I don’t want to jinx my “longer than expected” survival of eight plus years. Looking down could lead to going six feet down. I’m not being overly grim or morbid. If you meander down the path of abject failure, you may find it a slippery slope. Personally, I feel rather strongly that an important aspect of day-to-day survival is the state of your mind and your spirit. This is what helps me cope anyway.
As for my predicament, I have always been afraid of heights. So, being out on a limb with no net beneath me is the ultimate anxiety-producing place for me to exist, even if it’s just in my head. Outwardly, I generally appear strong and steady, leading the charge in fact. Looking that way has helped me to feel that way.
It’s a little like women who feel better when they put on makeup. I feel better when I adjust my mind in a positive direction.
While a positive attitude, strong faith and an impenetrable spirit won’t cure cancer or guarantee your longevity, it can help your remaining time to be more tolerable, if not actually enjoyable. I still love to laugh and enjoy life, despite pain or physical restrictions.

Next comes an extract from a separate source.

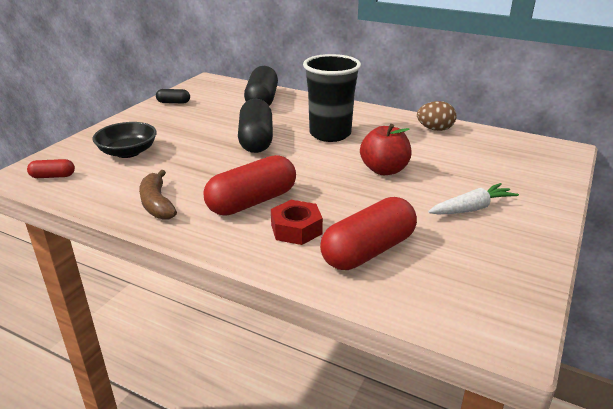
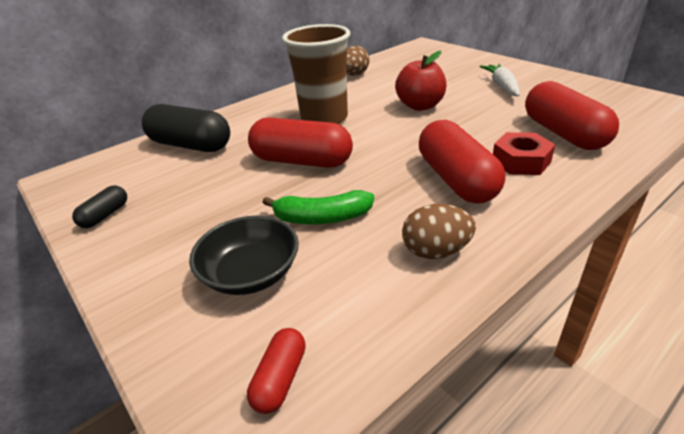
camera: 65 degrees left, 5 degrees up
brown banana [139,170,177,220] -> brown egg [402,204,476,259]
black capsule [238,99,273,153] -> red capsule [248,117,353,168]
black cup [303,54,361,142] -> brown cup [282,24,350,124]
none -> green banana [262,190,374,224]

I’ve definitely opted for empowering myself to hang on in spite of my precarious position. I’ll dangle for as long as possible. When I look up, I see a spirit smiling down on me saying, I believe in you. When I look around, I see a loving family and friends who want me to prevail.
I’m out on a limb yes, but I feel fortunate to have latched onto that branch.
I believe it’s what helps keep me alive.
About Carol: Carol Miele, diagnosed with MBC in 2010, lives in Central Florida with her husband Gene and their rescue dog Flora. She is retired from a long nursing career and now enjoys writing, painting and traveling. She is the author of two books: Metastatic Madness: How I coped with a Stage 4 Cancer Diagnosis (2012) and Kicking Cancer to the Curb!: A Glimpse Of My Life As Seen In The Rearview Mirror And Through The Front Windshield! (2015).
What would you like to say to or ask Carol?
Do you have metastatic breast cancer and if yes, what helps you cope?
Regardless of stage, or no cancer diagnosis at all, do you ever feel like you’re out on a limb?